QUINCY, MASS. (WHDH) - Massachusetts school districts are asking parents to be patient with available meal selections this fall as they scramble to find food for students amid nationwide supply chain shortages.
“It’s definitely a challenge every day and we have to be creative,” said Brian Pappone, Food Services Director for Attleboro Public Schools. “We set a monthly menu and we don’t know what we’re going to see on a daily or weekly basis.”
There have been major shortages in products like meat, cheese, and chicken, according to Pappone.
In some cases, districts are receiving different food as a substitute for what they ordered, because the original order wasn’t available at all or in the quantity they need.

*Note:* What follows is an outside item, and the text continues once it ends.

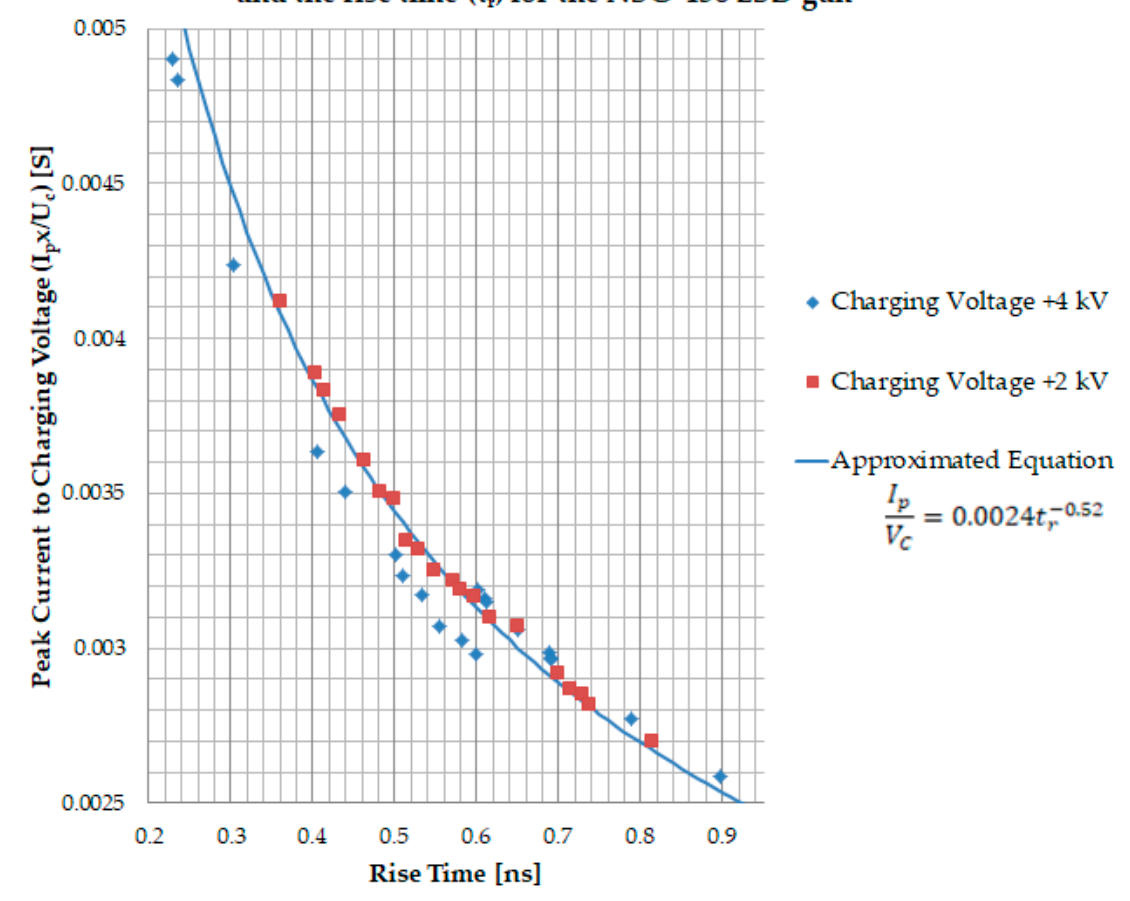
Figure 9. Relationship between the peak current to charging voltage ( I p /U c ) and the rise time ( t r ) for the NSG-438 ESD gun.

The Quincy Public Schools district is also dealing with food shortages.
“We’re seeing things like a lot of protein products not coming in, juices, fruits, and vegetables,” said Quincy Nutrition Director Sarah Dufour.
Through the first few weeks of the school year, food deliveries to Quincy schools have often been late, according to Dufour.

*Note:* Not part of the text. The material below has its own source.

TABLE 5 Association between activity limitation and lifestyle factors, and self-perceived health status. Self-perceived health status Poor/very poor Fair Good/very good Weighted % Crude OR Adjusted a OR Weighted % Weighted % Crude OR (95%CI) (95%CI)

“It started off as a two or a one day delay. Now we’re up to four days,” Dufour explained.
Dufour recently penned a letter to parents asking them for their understanding.
“We want them to know that there are many factors that are not in our control. The deliveries are not in our control. The staff shortages at the warehouses providing us the food, that’s not in our control,” she said.
Dufour added that the district is currently working to build up a supply of inventory.
“Just be patient with us, we will feed your kids,” Dufour said. “It might change but we’ll still do our best to keep it nutritious and delicious and keep the kids happy.”
State officials say they are looking into possible solutions to address the shortages.